With that kind of performance difference, making a Larrabee act like a Cell should be a piece of cake, right? All those old games will run just as fast as before. The emulation technology (just-in-time compiling) is there, and the inefficiency introduced (not much) will be covered up by the faster processor. No problem. Standard thing to do. Anybody competent should think if it.

Not so fast. That's pre-rabbit-hole thinking. Those are all flocks of muffins flying past, not simple speed. Down in the warrens where we are now, it's possible for Larrabee to be both faster and slower than Cell.

In simple speed, the newest Cell's clock rate is actually noticeably faster than expected for Larrabee. Cell has shipped for years at 3.2 GHz; the more recent PowerXCell version uses newer fabrication technology to lower power (heat), not to increase speed. Public Larrabee estimates say that when it ships (late 2009 or 2010) it will be somewhere around 2 GHz., so in that sense Cell is about 1.25X faster than Larrabee (both are in-order, both count FLOPS double by having a multiply-add).

Larrabee is "faster" only because it contains much more stuff – many more transistors – to do more things at once than Cell does. This is true at two different levels. First, it has more processors: Cell has 8, while Larrabee at least 16 and may go up to 48. Second, while both Cell and Larrabee gain speed by lining up several numbers and operating on all of them at the same time (SIMD), Larrabee lines up more numbers at once than Cell: The GFLOPS numbers above assume Larrabee does 16 operations at once (512-bit vector registers), but Cell does only four operations at once (128-bit vector registers). To get maximum performance on both of them, you have to line up that many numbers at once. Unless you do, performance goes down proportionally.

This means that to match today's and several years' ago Cell performance, next year's Larrabee would have to not just emulate it, but extract more parallelism than is directly expressed in the program being emulated. It has to find more things to do at once than were there to begin with.

I'm not saying that's impossible; it's probably not. But it's certainly not at all as straightforward as it would have been before we went down the rabbit hole. (And I suspect that "not at all as straightforward" may be excessively delicate phrasing.)

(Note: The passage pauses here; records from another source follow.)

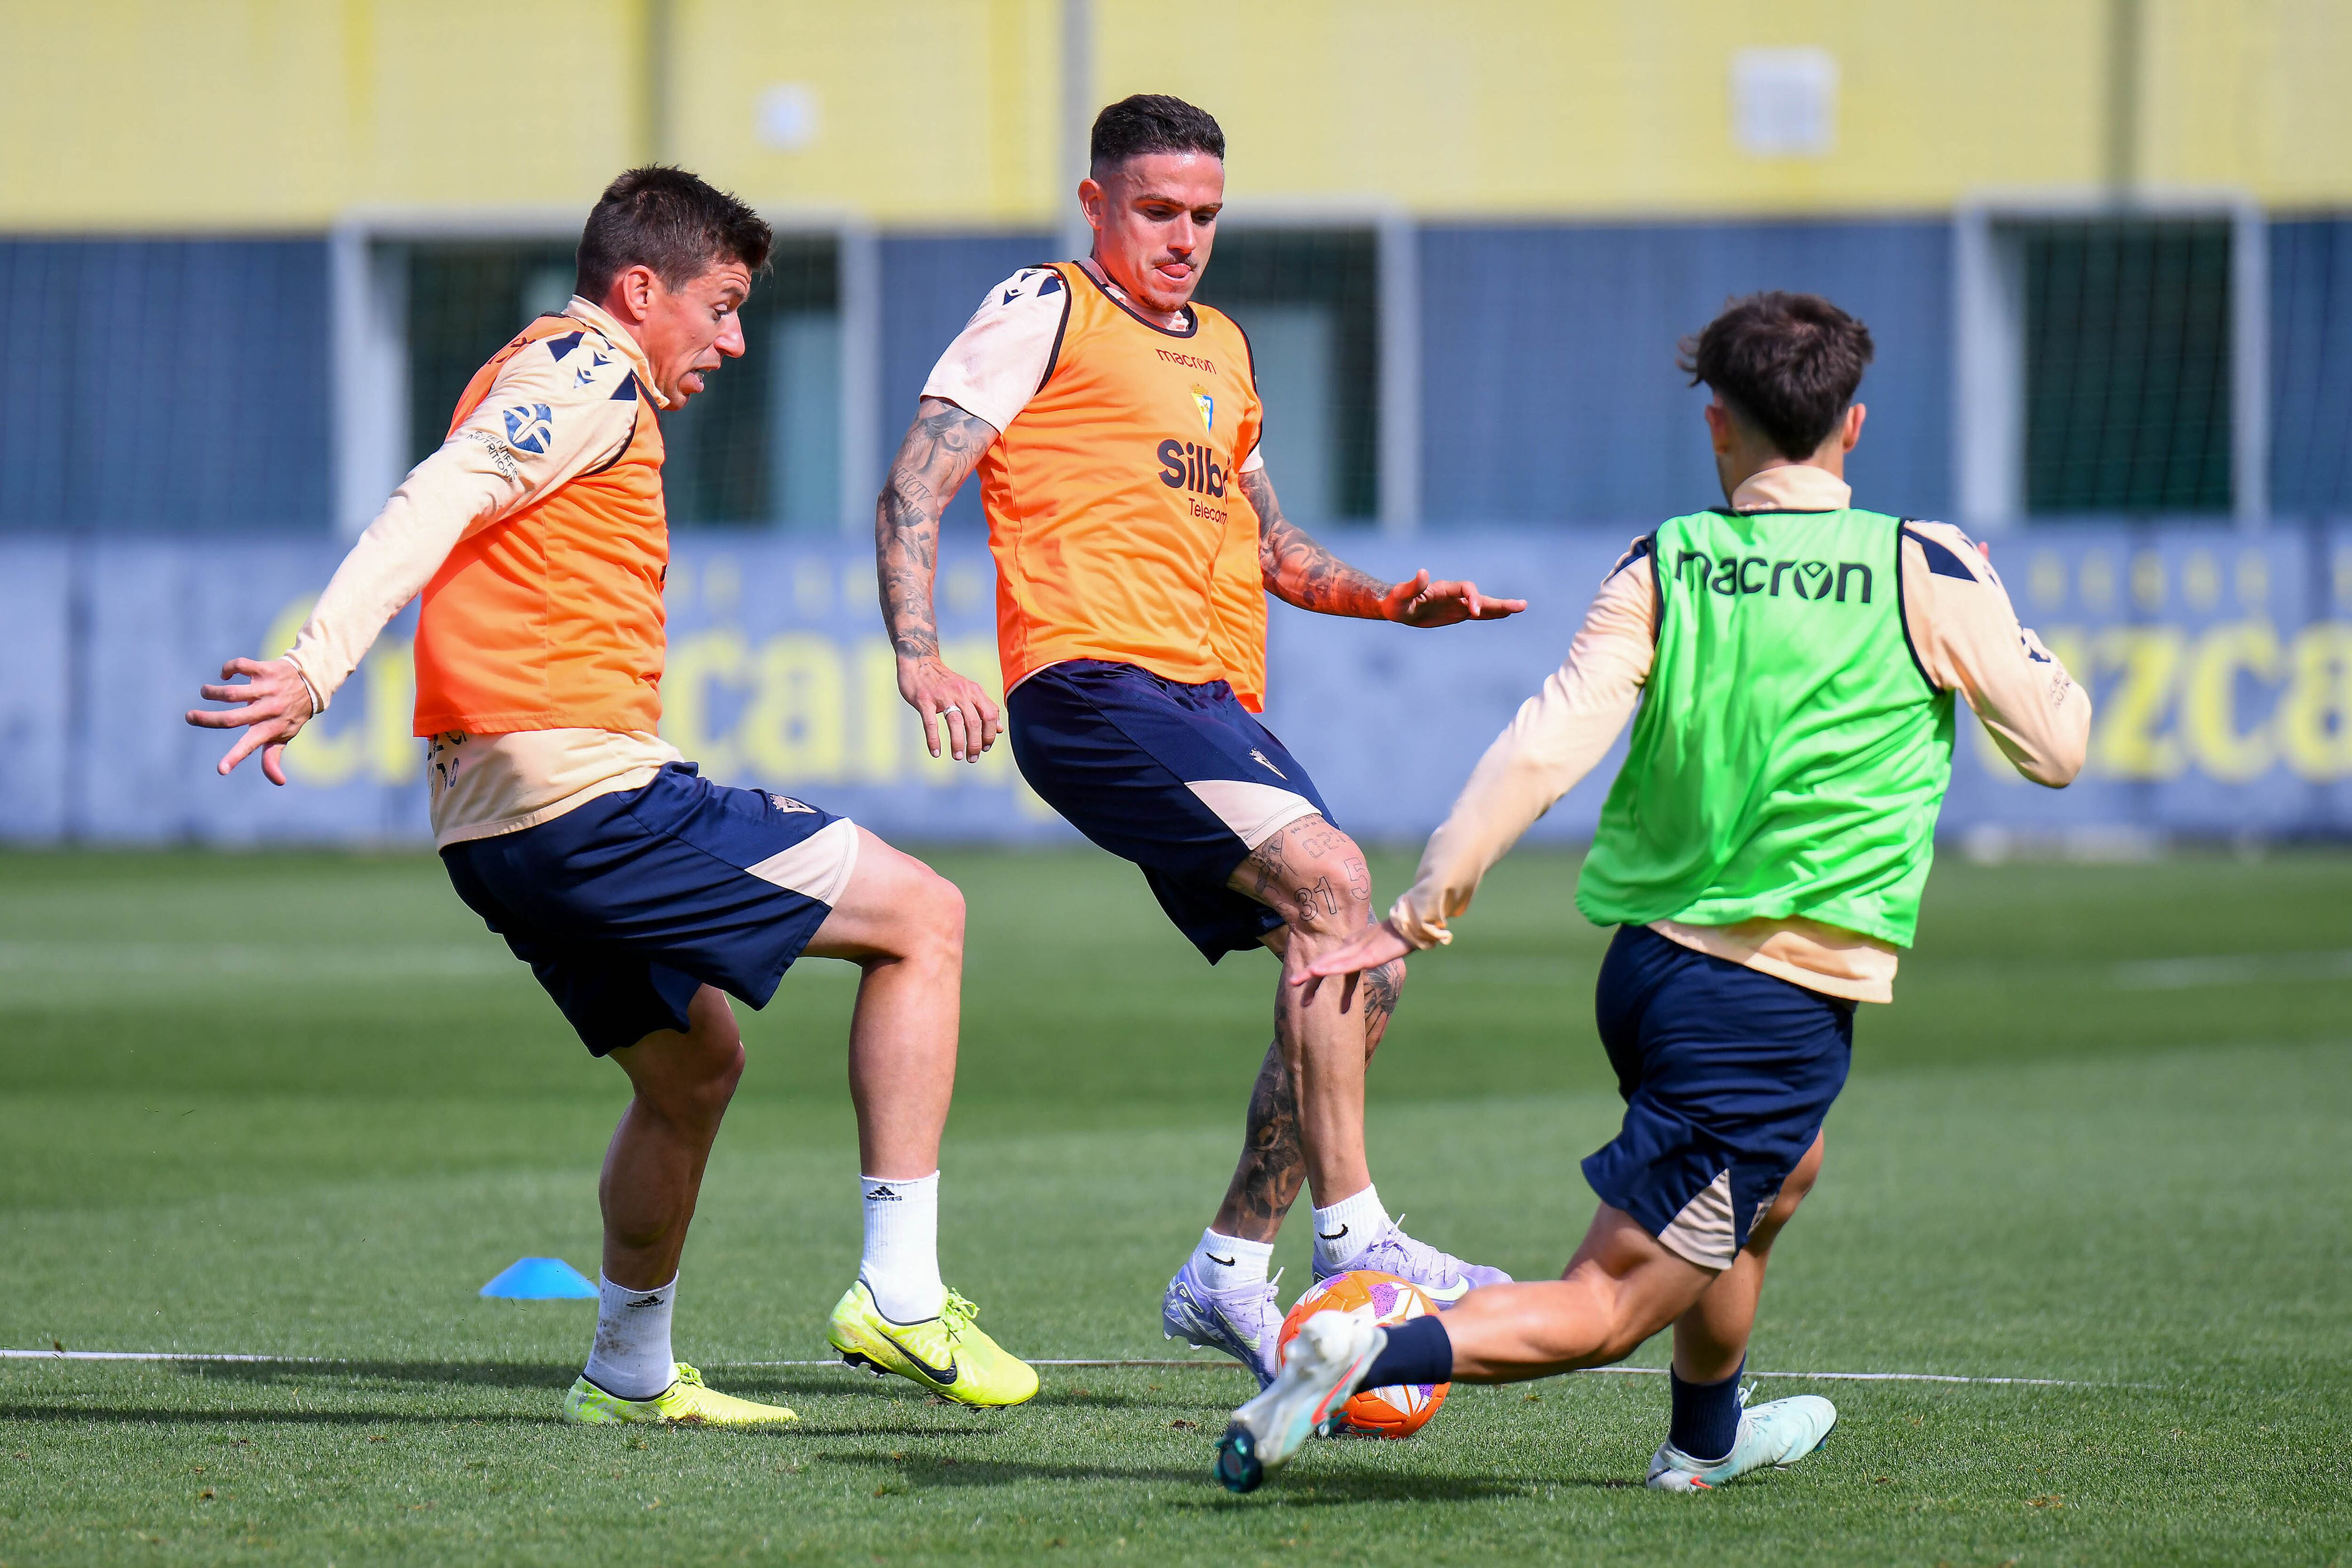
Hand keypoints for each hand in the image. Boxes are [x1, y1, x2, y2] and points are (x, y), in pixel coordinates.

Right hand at [186, 657, 316, 786]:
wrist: (312, 682)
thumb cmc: (291, 713)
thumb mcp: (285, 735)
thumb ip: (274, 756)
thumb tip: (279, 781)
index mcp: (271, 728)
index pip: (251, 746)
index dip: (235, 757)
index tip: (221, 769)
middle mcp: (269, 710)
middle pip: (231, 718)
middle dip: (206, 719)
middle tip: (189, 717)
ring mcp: (267, 689)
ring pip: (232, 692)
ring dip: (212, 692)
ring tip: (205, 692)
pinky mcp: (265, 670)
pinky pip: (241, 666)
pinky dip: (228, 669)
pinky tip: (225, 675)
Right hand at [897, 655, 1002, 762]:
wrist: (919, 662)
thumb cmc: (945, 681)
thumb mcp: (969, 690)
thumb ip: (984, 707)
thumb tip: (999, 729)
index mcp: (974, 691)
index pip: (989, 715)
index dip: (990, 734)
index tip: (985, 747)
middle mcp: (961, 692)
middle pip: (974, 722)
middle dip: (975, 744)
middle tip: (972, 758)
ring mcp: (942, 696)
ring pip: (955, 722)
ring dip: (958, 743)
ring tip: (958, 756)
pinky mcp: (924, 700)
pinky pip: (931, 723)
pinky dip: (934, 740)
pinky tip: (936, 752)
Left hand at [1290, 917, 1414, 1010]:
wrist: (1412, 926)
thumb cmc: (1398, 937)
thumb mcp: (1377, 949)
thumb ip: (1366, 956)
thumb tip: (1360, 965)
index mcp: (1352, 946)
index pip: (1331, 962)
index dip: (1317, 974)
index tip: (1308, 993)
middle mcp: (1351, 947)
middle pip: (1326, 962)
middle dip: (1308, 975)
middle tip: (1291, 984)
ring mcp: (1359, 951)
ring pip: (1331, 962)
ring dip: (1312, 971)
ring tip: (1295, 980)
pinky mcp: (1368, 956)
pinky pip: (1346, 965)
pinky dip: (1330, 968)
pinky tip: (1317, 971)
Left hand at [1380, 570, 1527, 627]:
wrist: (1396, 607)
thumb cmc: (1396, 601)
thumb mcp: (1400, 596)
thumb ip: (1412, 586)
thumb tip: (1422, 572)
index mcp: (1444, 588)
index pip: (1465, 589)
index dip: (1472, 598)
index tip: (1473, 612)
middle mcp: (1454, 594)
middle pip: (1480, 596)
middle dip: (1499, 602)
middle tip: (1521, 605)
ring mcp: (1457, 604)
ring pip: (1483, 606)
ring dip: (1500, 607)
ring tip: (1520, 607)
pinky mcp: (1457, 613)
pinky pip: (1477, 614)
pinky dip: (1490, 614)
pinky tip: (1504, 614)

Ah, but how many applications really use all the parallelism in Cell – get all its parts cranking at once? Some definitely do, and people figure out how to do more every day. But it's not a huge number, in part because Cell does not have the usual, nice, maximally convenient programming model exhibited by mainstream systems, and claimed for Larrabee; it traded that off for all that speed (in part). The idea was that Cell was not for "normal" programming; it was for game programming, with most of the action in intense, tight, hand-coded loops doing image creation from models. That happened, but certainly not all the time, and anecdotally not very often at all.

Question: Does that make the problem easier, or harder? Don't answer too quickly, and remember that we're talking about emulating from existing code, not rewriting from scratch.

A final thought about assumption breaking and Cell's notorious programmability issues compared with the usual simpler-to-use organizations: We may, one day, look back and say "It sure was nice back then, but we no longer have the luxury of using such nice, simple programming models." It'll be muffins all the way down. I just hope that we've merely gone down the rabbit hole, and not crossed the Mountains of Madness.